■ Questions
1. In the forum thread on experiential preaching, what are we told must be the first and foremost desire in our hearts?
2. Extend the forum thread on experiential preaching from the point where it stops.
--- Document segment Enclosed Below ---
# Experiential Quandry



## AC. (Feb 2, 2010)

1) Experiential Preaching - A type of preaching where we are told how it must go in the life of a true child of God with an emphasis on 'marks' of grace. Here we receive a description of the disposition of one whom is saved. We are told that 'to be converted' must be the first and foremost desire that lies in our hearts and that we must pray for this desire (for true conversion) or a 'new heart.' There seems to be a very stong emphasis on the sinner's depravity and hardness of heart and a concern over the presumption of salvation and strong discernment/caution of separating converted from unconverted. We are told we cannot do anything but must go down on our knees and pray and wait on the Lord for regeneration. 









This leads me to a general concern about Experiential Preaching. Is there a difference between experiential preaching and a more generalized form of preaching. Isn't it strange to try to define a type of preaching as experiential? Isn't that trying to force the issue? SHouldn't we just let God's Word do the work for us? If we are faithful to the Word isn't the preaching naturally experiential without having to have an overemphasis on 'marks' and 'experience' and label it as such?


Please help!?!?! 



--------------------------------------------------------------------------------


----------



## MW (Feb 2, 2010)

AC. said:


> This leads me to a general concern about Experiential Preaching. Not just how it is conducted in my church but in general. Is there a difference between experiential preaching and a more generalized form of preaching. Isn't it strange to try to define a type of preaching as experiential? Isn't that trying to force the issue? SHouldn't we just let God's Word do the work for us? If we are faithful to the Word isn't the preaching naturally experiential without having to have an overemphasis on 'marks' and 'experience' and label it as such?
--- End of Enclosed Document segment ---
--- Data excerpt Enclosed Below ---
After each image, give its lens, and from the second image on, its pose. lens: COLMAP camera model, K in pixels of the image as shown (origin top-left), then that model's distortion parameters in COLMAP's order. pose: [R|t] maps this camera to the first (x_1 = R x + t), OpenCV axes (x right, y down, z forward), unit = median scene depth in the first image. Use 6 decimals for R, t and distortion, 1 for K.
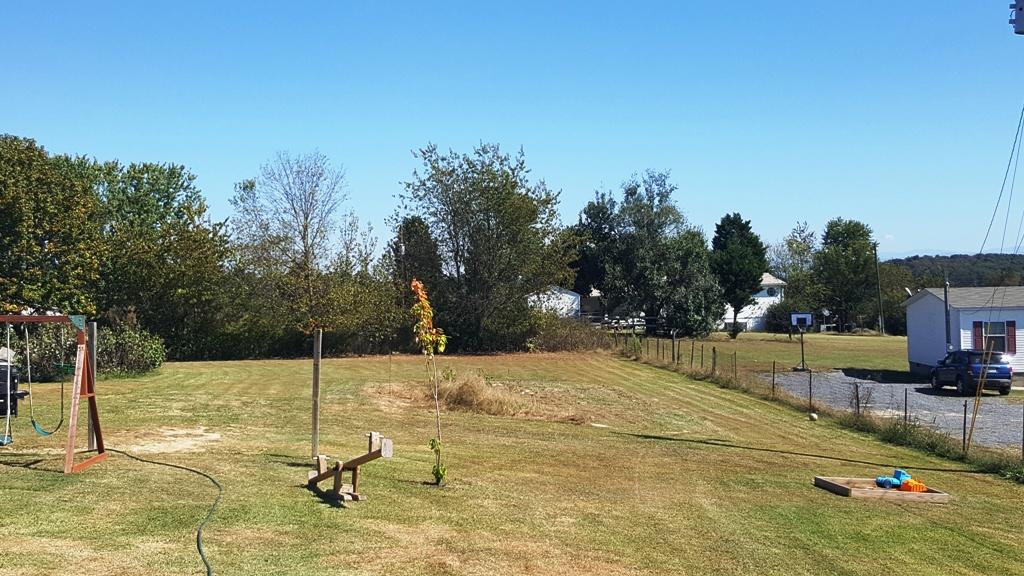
lens RADIAL K [[666.8, 0, 512.2], [0, 666.8, 282.2], [0, 0, 1]] dist [-0.000733, -0.001075]
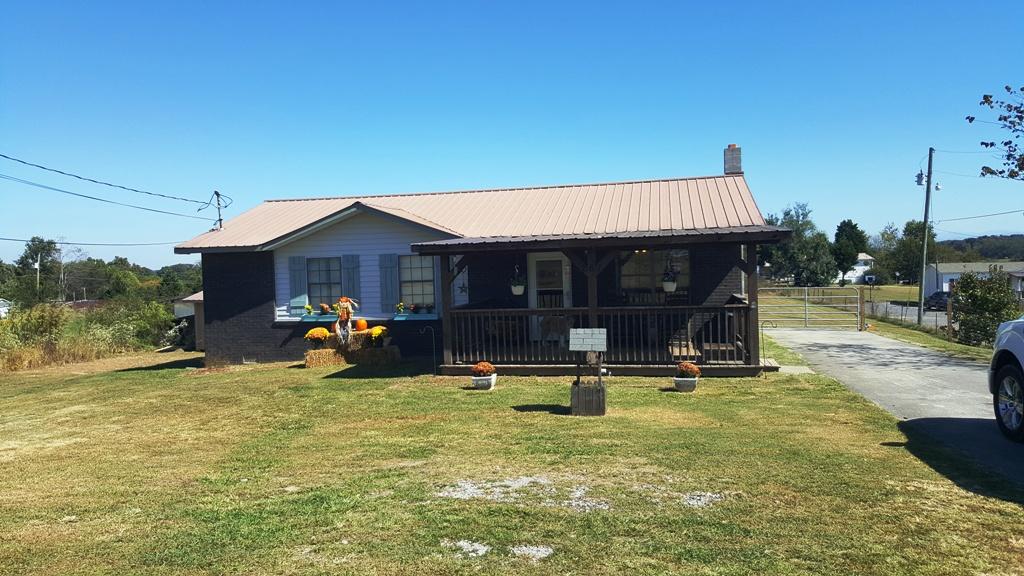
--- End of Enclosed Data excerpt ---
■ Answers to the problems
1. To be converted.

2.
 
Experiential preaching can become as inbalanced as expository preaching or anything really which serves as an adjective to preaching. What is generally meant by the term is simply an acknowledgment that preaching should contain this element over against the perception that it is missing or under-emphasised. I don't believe it is intended to state that preaching should only be experiential any more than expository preaching intends to be solely expository.

The reason why preaching can't just let the Word do the work is the simple fact that Christians in the modern day live in situations which the Word does not explicitly address, but situations nonetheless to which the teaching of the Word applies. Hence the need for careful and understanding application. This is simply an acknowledgment that our task of understanding and practising the word is by nature a post-canonical task. As with the development of doctrine, there are philosophical forces and theological corruptions to which the church's teaching addresses itself, so also with respect to "conversation" or "life-patterns," there are cultural forces and specific forms of immorality to which the church's teaching addresses itself.

Experientialism is simply a part of the application process. The "appropriation of faith" is part of receiving the word into good soil. This is the process whereby the outlook of biblical teaching becomes one's own outlook. The perversion of experientialism lies in the perversion of what is faith and its functionality in the work of salvation. If experience, as the appropriation of faith, is emphasised according to its specific place afforded in reformed theology, the outcome will be a reformed experientialism. If not, then it will be corrupted.

If a church is teaching, (1.) hyper-Calvinism, then its experiential emphasis will be hyper-Calvinistic, that is, it is all a work of God, and there is no duty on your part to appropriate the promises by faith. This is not reformed. The reformed emphasise diligent and believing waiting on the means of grace. (2.) If it teaches works sanctification then it is equally clear that the experientialism is not reformed. Sanctification should be taught as a benefit and expression of union with Christ in His death and resurrection.

As can be seen, there is nothing wrong with experiential preaching in itself; it is rather a matter of ensuring that the experiential emphasis is in accord with the reformed system of truth.


----------



## AC. (Feb 2, 2010)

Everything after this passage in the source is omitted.